- Poster
- Directed by: Aloizs Brenčs
- Written by: Vladimir Kuznetsov
- Starring: Algis Matulionis Lilita Ozoliņa Juris Lejaskalns
- Cinematography: Gvido Skulte
- Edited by: S. Shkila
- Music by: Raimonds Pauls
- Production company: Riga Film Studio
- Release date: January 1986;
- Running time: 139 minutes
- Country: Soviet Union
- Languages: Russian Latvian

= Double Trap (film) =

Double Trap (Двойной капкан; Dubultslazds) is a 1986 Soviet crime film directed by Aloizs Brenčs about a group of criminals in Riga.

==Plot==
Set in the Latvian SSR during the early 1980s, the story centers on a criminal enterprise in Riga run by store manager Imant Blumberg and bar administrator Egon Adamson. This organization thrives on smuggling, black-market trading, and currency manipulation, dealing in rare items like video cassettes, antiques, and foreign magazines. Blumberg, the gang’s founder, keeps a low profile, while Adamson flaunts his wealth, turning his bar and mansion into both party venues and operation hubs. Connections with foreign sailors through Riga’s port allow them to access Western goods, and they establish a steady clientele among local youth. Adamson, with support from violent enforcers like “Photographer” Grabovsky, maintains a luxurious lifestyle while Blumberg liaises with Western suppliers, particularly businessman Michael Brook and the shadowy Wotan. Wotan, suggested to be a foreign intelligence operative, emphasizes spreading Western influence as much as conducting business, an ideological concern for Soviet authorities. Despite their criminal activities, Adamson and Blumberg enjoy a comfortable relationship with local officials, confidently navigating Riga’s underworld while remaining untouchable.

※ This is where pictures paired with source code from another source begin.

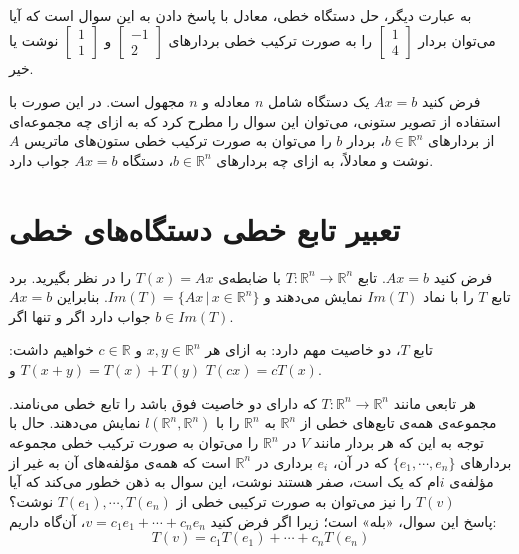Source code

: \begin{enumerate}
به عبارت دیگر، حل دستگاه خطی، معادل با پاسخ دادن به این سوال است که آیا می‌توان بردار  $\begin{bmatrix}
1\\
4
\end{bmatrix}$ 	 را به صورت ترکیب خطی بردار‌های 	$\begin{bmatrix}
-1\\
2
\end{bmatrix}$ 	و 	$\begin{bmatrix}
1\\
1
\end{bmatrix}$ 	 نوشت یا خیر.

فرض کنید $Ax = b$ یک دستگاه شامل $n$ معادله و $n$ مجهول است. در این صورت با استفاده از تصویر ستونی، می‌توان این سوال را مطرح کرد که به ازای چه مجموعه‌ای از بردار‌های $b\in \mathbb{R}^n$،  بردار $b$ را می‌توان به صورت ترکیب خطی ستون‌های ماتریس $A$ نوشت و معادلاً، به ازای چه بردار‌های $b\in \mathbb{R}^n$، دستگاه $Ax=b$ جواب دارد.
\end{enumerate}
\pagebreak
\section{تعبیر تابع خطی دستگاه‌های خطی}
\begin{remark}
فرض کنید $Ax=b$. تابع $T: \mathbb{R}^n \xrightarrow{} \mathbb{R}^n$ با ضابطه‌ی $T(x) = Ax$ را در نظر بگیرید. برد تابع $T$ را با نماد $Im(T)$ نمایش می‌دهند و $Im(T) = \{Ax\,|\,x \in \mathbb{R}^n\}$. بنابراین $Ax=b$ جواب دارد اگر و تنها اگر $b \in Im(T)$.
\end{remark}

\begin{remark}
تابع $T$، دو خاصیت مهم دارد: به ازای هر $x,y \in \mathbb{R}^n$ و $c \in \mathbb{R}$ خواهیم داشت: $T(x+y) = T(x)+T(y)$ و $T(cx) = cT(x)$.
\end{remark}

هر تابعی مانند $T: \mathbb{R}^n \xrightarrow{} \mathbb{R}^n$ که دارای دو خاصیت فوق باشد را تابع خطی می‌نامند. مجموعه‌ی همه‌ی تابع‌های خطی از $\mathbb{R}^n$ به $\mathbb{R}^n$ را با $l(\mathbb{R}^n,\mathbb{R}^n)$ نمایش می‌دهند. حال با توجه به این که هر بردار مانند $V$ در $\mathbb{R}^n$ را می‌توان به صورت ترکیب خطی مجموعه بردار‌های $\{e_{1},\cdots,e_{n}\}$ که در آن، $e_{i}$ برداری در $\mathbb{R}^{n}$ است که همه‌ی مؤلفه‌های آن به غیر از مؤلفه‌ی $i$ام که یک است، صفر‌ هستند نوشت، این سوال به ذهن خطور می‌کند که آیا $T(v)$ را نیز می‌توان به صورت ترکیبی خطی از $T(e_{1}),\cdots,T(e_{n})$ نوشت؟\\
پاسخ این سوال، «بله» است؛ زیرا اگر فرض کنید $v = c_{1}e_{1} + \cdots + c_{n}e_{n}$، آن‌گاه داریم:
\begin{equation}
T(v) = c_{1}T(e_{1})+\cdots+c_{n}T(e_{n})
\end{equation}

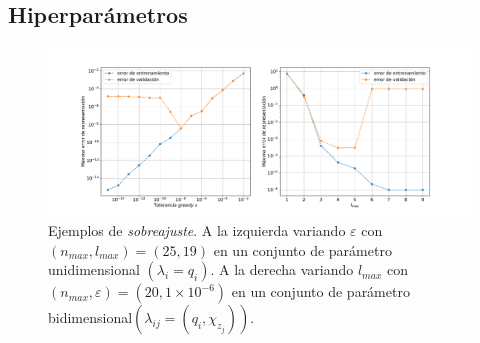 
\subsection{Hiperparámetros}

\begin{figure}[h!]
\centering
\includegraphics[width=1\columnwidth ,trim={2cm, 1cm, 1cm, 1.2cm}]{figs/overfit.pdf}
\caption{Ejemplos de \textit{sobreajuste}. A la izquierda variando $\varepsilon$ con $(n_{max}, l_{max}) = (25, 19)$ en un conjunto de parámetro unidimensional $(\lambda_i = q_i)$. A la derecha variando $l_{max}$ con $(n_{max}, \varepsilon) = (20, 1\times10^{-6})$ en un conjunto de parámetro bidimensional$(\lambda_{ij} = (q_i, \chi_{z_j})) $.}
\label{fig:overfit}
\end{figure}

However, the KGB, increasingly concerned about Western influence on Soviet youth, begins monitoring the gang’s ideological impact. Aided by young investigator Vitols, the authorities collect evidence against Blumberg, but the case unravels when Adamson’s team murders a key witness. To maintain the investigation’s momentum, the KGB and police, led by Colonel Pumpur and Colonel Janson, orchestrate a joint sting operation. Blumberg, cut off from the operation by Adamson and cheated out of his share, turns to a feared crime boss, who sends an enforcer named Gunner (the “Queen”) to collect his debts. Unbeknownst to the criminals, Gunner is an undercover agent working with the authorities to dismantle the network. Through strategic moves, he gathers critical evidence, outmaneuvering Adamson, while the KGB and police set a trap. During a final high-stakes transaction, police and customs agents apprehend Brook and Wotan, and a raid pins Adamson’s gang in hiding. Gunner is praised by the KGB for his undercover work, revealing his double role as he closes out his mission, symbolically visiting a woman named Eva as a final act of reintegration into civilian life.

==Release==

Double Trap was released in the Soviet Union in January 1986. It was the highest-grossing film in the Soviet Union for 1986, with 42.9 million tickets sold.